Answer: it’s not my business at all. Not even close. Not a bit. My business, your business, the church’s business, is to pray. So instead of hate-slinging, or trying to make some ill-timed point in the wake of current events (which really only turns people off to the church anyway), let’s take care of what IS our business: let’s pray. Here are some ideas of things to pray for:

  • Pray for the victims and families of victims. They’ve lost everything, and now they have to try to put it back together. Many lost loved ones. Houses can be rebuilt and possessions can be recovered in time, but people are irreplaceable. Pray for those who have suffered the ultimate loss.
  • Pray especially for the parents who have lost young children. Their lives are changed forever. Pray for the peace of God to completely cover them and surround them. Pray for healing, and for their hearts to not be hardened.
  • Pray for the rescuers. They’ve seen things they’ll never forget. Many pulled bodies from the rubble. They will suffer. They’ll have nightmares. Pray for peace and comfort for those who have already sacrificed by being there for the hurting.
  • Pray for the local churches. Ask God to give them the resources, the insight, the wisdom, and the strength to become heroic to the people in their communities. This is the ultimate chance for the church to fulfill its mission. Pray for the local churches to seize this opportunity to be the hands and feet of Jesus Christ and to make a difference to people who need it now more than ever.
  • Pray for the leaders in the communities that have been devastated. They will face more stress, anxiety, and criticism in the next few weeks and months than you and I will probably ever endure. Pray for wisdom for them as they lead, and for strength and courage for them as they make decisions and face critics, as well as care for the hurting in their cities.

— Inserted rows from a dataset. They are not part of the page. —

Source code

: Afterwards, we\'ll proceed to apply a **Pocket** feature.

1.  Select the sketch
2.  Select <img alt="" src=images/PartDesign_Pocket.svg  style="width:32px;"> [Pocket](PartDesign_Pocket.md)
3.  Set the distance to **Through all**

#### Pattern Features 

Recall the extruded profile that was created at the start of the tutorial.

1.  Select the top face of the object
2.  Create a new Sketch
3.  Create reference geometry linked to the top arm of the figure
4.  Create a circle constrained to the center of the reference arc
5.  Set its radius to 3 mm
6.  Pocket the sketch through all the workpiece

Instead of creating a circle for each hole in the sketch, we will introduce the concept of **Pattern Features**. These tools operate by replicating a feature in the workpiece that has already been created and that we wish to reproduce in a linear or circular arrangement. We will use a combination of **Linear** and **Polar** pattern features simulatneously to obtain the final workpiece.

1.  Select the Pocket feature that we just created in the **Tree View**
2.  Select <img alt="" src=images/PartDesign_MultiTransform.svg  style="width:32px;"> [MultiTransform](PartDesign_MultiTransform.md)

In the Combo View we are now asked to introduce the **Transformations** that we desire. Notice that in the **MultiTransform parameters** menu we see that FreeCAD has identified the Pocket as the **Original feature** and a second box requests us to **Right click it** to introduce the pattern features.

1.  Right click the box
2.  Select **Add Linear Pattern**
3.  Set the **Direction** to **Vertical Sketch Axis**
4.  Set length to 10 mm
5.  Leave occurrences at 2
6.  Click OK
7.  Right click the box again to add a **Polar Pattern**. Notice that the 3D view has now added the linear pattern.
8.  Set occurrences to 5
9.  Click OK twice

  • Pray for the church as a whole. We have several huge responsibilities during a time like this. There are obvious physical needs that we can and should help to meet. There are emotional and spiritual wounds that are critical that we can help to bandage. We also have the eye and ear of a watching and waiting world. They’re anxious, curious, skeptical, or afraid to hear what comes out of the mouths of “church people.” Pray for Christians to use their heads as they speak, to practice Christlike compassion and show mercy that is so badly needed. Pray for churches to see ways to best help and to take advantage of those ways.

These are just a few ideas. If you take 5 minutes, you can pray through all of these (and probably more). What would you add to the list?